我们考虑无限宽多层感知器(mlp),这是标准深度前馈神经网络的极限。我们假设,对于每一层,MLP的权重初始化为独立且同分布(i.i.d)的样本,这些样本来自对称$\alpha$ -稳定分布的吸引域中的轻尾(有限方差)或重尾分布,其中$\alpha\in(0,2]$可能取决于层。对于层的偏置项,我们假设具有对称$\alpha$稳定分布的i.i.d初始化具有与该层相同的$\alpha$参数。非稳定的重尾权重分布很重要,因为它们在ResNet和VGG系列等训练有素的深度神经网络中出现,并被证明是通过随机梯度下降自然产生的。重尾权值的引入拓宽了贝叶斯神经网络的先验类别。在这项工作中,我们扩展了Favaro, Fortini和Peluchetti(2020)的最新结果,表明在给定隐藏层的所有节点上的预激活值向量在适当的缩放下收敛到具有对称$\alpha$ -稳定分布$\alpha\ In(0,2]$的i.i.d随机变量向量。

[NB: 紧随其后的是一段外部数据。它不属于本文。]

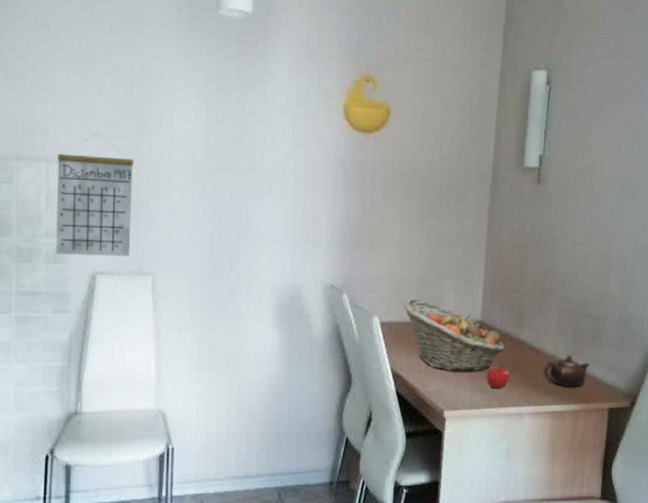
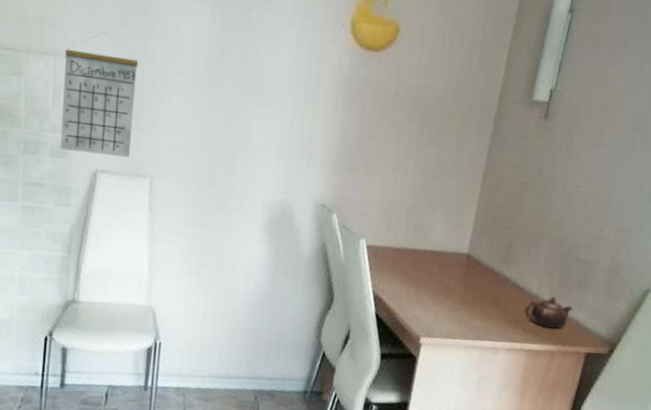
fruit basket: present [402,298,505,372] -> none [391,224,489,303]
apple: present [486,364,509,389] -> none [466,298,490,322]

本文章由计算机程序翻译,如有差异,请以英文原文为准。
查看原文
分享 分享
微信好友 朋友圈 QQ好友 复制链接
-Stable convergence of heavy-/light-tailed infinitely wide neural networks
We consider infinitely wide multi-layer perceptrons (MLPs) which are limits of standard deep feed-forward neural networks. We assume that, for each layer, the weights of an MLP are initialized with independent and identically distributed (i.i.d.) samples from either a light-tailed (finite-variance) or a heavy-tailed distribution in the domain of attraction of a symmetric $\alpha$ -stable distribution, where $\alpha\in(0,2]$ may depend on the layer. For the bias terms of the layer, we assume i.i.d. initializations with a symmetric $\alpha$ -stable distribution having the same $\alpha$ parameter as that layer. Non-stable heavy-tailed weight distributions are important since they have been empirically seen to emerge in trained deep neural nets such as the ResNet and VGG series, and proven to naturally arise via stochastic gradient descent. The introduction of heavy-tailed weights broadens the class of priors in Bayesian neural networks. In this work we extend a recent result of Favaro, Fortini, and Peluchetti (2020) to show that the vector of pre-activation values at all nodes of a given hidden layer converges in the limit, under a suitable scaling, to a vector of i.i.d. random variables with symmetric $\alpha$ -stable distributions, $\alpha\in(0,2]$ .
求助全文
通过发布文献求助,成功后即可免费获取论文全文。 去求助
×
引用
GB/T 7714-2015
复制
MLA
复制
APA
复制
导出至
BibTeX EndNote RefMan NoteFirst NoteExpress
×
×
提示
您的信息不完整,为了账户安全,请先补充。
现在去补充
×
提示
您因"违规操作"
具体请查看互助需知
我知道了
×
提示
现在去查看 取消
×
提示
确定
0
微信
客服QQ
Book学术公众号 扫码关注我们
反馈
×
意见反馈
请填写您的意见或建议
请填写您的手机或邮箱
已复制链接
已复制链接
快去分享给好友吧!
我知道了
×
扫码分享
扫码分享
Book学术官方微信
Book学术文献互助
Book学术文献互助群
群 号:481959085
Book学术
文献互助 智能选刊 最新文献 互助须知 联系我们:info@booksci.cn
Book学术提供免费学术资源搜索服务,方便国内外学者检索中英文文献。致力于提供最便捷和优质的服务体验。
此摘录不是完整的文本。